Beat Lit/Beat Culture isn’t for everybody; it can take some acclimatization. For newer interests, this edition is bonanza. Almost inevitably, poetry selections by current neo-beats are uneven; however, Holly Lanasolyluna has a good one in “Breakfast in Neo-Tokyo,” and Frank Spignese’s “Death of a Fisherman, for Hillel Wright” is a raunchy, honest-sounding tribute to this character who loved boats and the salty life. Wright’s own poem “Dreaming of Allen Ginsberg” situates things well: “In the dream Allen was on the JR Nambu Line/between Kawasaki and Shinagawa…” Joy Waller gets off some catchy, bitchy licks in “Mode on / Mode off”, and Jessica Goodfellow registers with “Alphabet Confetti.” Could there be a Japan/Beats collection without Fujiyama? Hirata Natsuko obliges intelligently, open field-style with “Foggy Mt. Fuji.”
As always, there is the heart: the late centenarian Edith Shiffert, beloved by many in Kyoto slips gently into focus with lines as fine as any in Emily Dickinson with “Under The Trees, Transcendentalist”: “Old hag, goddess dying,/walks in a forest/just on the level ground./Suddenly she forgets her feet/and rises, rises./…oh this is ecstasy enough/with or without a fall.” And as if in response, AJ Dickinson observes in six simple lines “for Edith Shiffert”: a candle / incense blossoms / for Edith /…101 goodbyes/Kyoto beats / passings.
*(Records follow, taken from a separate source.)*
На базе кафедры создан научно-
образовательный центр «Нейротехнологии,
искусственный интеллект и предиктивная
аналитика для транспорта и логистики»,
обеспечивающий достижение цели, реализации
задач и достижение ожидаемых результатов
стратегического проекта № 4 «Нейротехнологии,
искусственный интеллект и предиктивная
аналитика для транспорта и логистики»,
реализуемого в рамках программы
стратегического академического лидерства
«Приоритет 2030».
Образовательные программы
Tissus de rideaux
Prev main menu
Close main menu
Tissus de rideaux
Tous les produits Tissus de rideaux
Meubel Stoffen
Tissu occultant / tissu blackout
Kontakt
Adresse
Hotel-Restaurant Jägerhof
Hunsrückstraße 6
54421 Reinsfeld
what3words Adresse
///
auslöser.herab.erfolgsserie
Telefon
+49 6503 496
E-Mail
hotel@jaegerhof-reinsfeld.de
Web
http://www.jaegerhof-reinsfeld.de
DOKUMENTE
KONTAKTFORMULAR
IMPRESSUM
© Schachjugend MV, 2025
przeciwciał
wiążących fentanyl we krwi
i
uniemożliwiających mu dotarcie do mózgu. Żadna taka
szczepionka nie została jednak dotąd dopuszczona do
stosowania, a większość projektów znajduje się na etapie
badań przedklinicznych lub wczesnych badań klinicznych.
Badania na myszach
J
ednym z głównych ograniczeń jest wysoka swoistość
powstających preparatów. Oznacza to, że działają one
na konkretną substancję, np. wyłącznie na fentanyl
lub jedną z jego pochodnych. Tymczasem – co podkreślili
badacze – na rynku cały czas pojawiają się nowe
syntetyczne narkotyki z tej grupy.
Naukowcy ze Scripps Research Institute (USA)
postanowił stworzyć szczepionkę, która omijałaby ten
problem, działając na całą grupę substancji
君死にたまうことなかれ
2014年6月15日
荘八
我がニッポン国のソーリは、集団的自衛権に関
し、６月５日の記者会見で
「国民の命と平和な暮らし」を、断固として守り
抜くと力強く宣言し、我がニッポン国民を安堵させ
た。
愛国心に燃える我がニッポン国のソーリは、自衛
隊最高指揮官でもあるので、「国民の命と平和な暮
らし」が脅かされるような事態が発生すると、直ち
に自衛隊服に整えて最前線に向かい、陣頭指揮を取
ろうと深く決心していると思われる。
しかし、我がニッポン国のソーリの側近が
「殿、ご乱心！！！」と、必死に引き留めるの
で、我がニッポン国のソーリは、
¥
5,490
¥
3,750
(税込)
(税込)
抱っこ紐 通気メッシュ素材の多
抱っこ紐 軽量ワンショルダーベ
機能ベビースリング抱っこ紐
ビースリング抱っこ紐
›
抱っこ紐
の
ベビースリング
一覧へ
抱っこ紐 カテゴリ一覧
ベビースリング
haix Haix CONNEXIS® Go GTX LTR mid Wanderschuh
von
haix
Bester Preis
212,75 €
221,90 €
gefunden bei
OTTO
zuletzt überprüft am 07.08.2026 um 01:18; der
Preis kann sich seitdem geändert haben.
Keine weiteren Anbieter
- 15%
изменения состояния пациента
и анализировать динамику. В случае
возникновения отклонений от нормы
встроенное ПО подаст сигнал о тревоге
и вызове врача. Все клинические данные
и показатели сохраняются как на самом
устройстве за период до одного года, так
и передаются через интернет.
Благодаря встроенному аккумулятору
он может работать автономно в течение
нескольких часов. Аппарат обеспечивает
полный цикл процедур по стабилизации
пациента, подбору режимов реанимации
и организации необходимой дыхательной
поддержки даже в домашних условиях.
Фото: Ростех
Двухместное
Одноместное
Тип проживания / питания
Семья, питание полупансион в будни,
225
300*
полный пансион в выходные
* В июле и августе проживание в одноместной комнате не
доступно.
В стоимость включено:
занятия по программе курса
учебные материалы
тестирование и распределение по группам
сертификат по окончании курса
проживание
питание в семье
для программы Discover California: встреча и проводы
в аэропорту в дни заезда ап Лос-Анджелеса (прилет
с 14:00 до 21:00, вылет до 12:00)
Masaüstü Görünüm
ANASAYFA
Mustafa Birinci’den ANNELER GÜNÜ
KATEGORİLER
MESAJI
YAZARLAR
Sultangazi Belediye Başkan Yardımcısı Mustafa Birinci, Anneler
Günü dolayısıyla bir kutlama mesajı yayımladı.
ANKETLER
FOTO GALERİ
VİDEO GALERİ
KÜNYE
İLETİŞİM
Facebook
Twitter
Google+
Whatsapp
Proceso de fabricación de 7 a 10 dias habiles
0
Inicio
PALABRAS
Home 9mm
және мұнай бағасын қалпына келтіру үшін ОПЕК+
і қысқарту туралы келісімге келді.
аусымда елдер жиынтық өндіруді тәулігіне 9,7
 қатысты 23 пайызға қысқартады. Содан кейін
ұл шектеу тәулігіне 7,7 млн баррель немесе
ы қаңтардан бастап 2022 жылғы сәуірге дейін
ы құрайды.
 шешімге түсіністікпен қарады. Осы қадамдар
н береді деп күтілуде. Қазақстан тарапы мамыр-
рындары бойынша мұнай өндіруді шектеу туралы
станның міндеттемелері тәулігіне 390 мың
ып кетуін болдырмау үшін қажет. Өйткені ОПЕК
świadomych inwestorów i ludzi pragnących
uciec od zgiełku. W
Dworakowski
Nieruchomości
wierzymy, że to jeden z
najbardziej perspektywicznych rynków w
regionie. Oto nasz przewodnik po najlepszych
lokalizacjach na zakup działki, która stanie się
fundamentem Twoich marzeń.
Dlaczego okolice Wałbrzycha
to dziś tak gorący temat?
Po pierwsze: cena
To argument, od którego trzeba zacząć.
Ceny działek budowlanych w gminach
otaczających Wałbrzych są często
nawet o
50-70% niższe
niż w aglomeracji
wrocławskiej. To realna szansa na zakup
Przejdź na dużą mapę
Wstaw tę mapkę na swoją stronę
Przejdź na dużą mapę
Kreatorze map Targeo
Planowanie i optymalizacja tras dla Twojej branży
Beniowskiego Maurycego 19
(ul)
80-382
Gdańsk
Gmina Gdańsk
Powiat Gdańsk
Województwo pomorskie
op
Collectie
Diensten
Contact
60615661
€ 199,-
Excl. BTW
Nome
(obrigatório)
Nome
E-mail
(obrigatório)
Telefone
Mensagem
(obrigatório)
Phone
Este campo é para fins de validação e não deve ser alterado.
Physicist Fritjof Capra of The Tao of Physics and other masterworks has rightly argued that “our generation’s version of Buddhism will be ecology.” With much of contemporary environmental discourse seasoned with ecological awareness inspired by Buddho-Daoist and South Asian wisdom paths, it would be good to see one powerful essay, say, on poetry and nature consciousness from Beat Japan. Such work has been done elsewhere and the work of Snyder, Hamill, and the great deal of brilliant reportage that has appeared in Kyoto Journal, may account for its absence here.
Still, it deserves attention in the kind of more comprehensive follow-up edition he must now surely be contemplating. This, and some fuller foraging into how foreign writers adapted to, and adopted, a deeper view of Buddhism through their time in Japan would be meritorious stuff. But what Mignon has carpentered in this welcome book edition already commands respect. It’s a new keeper on any shelf of serious East-East literature.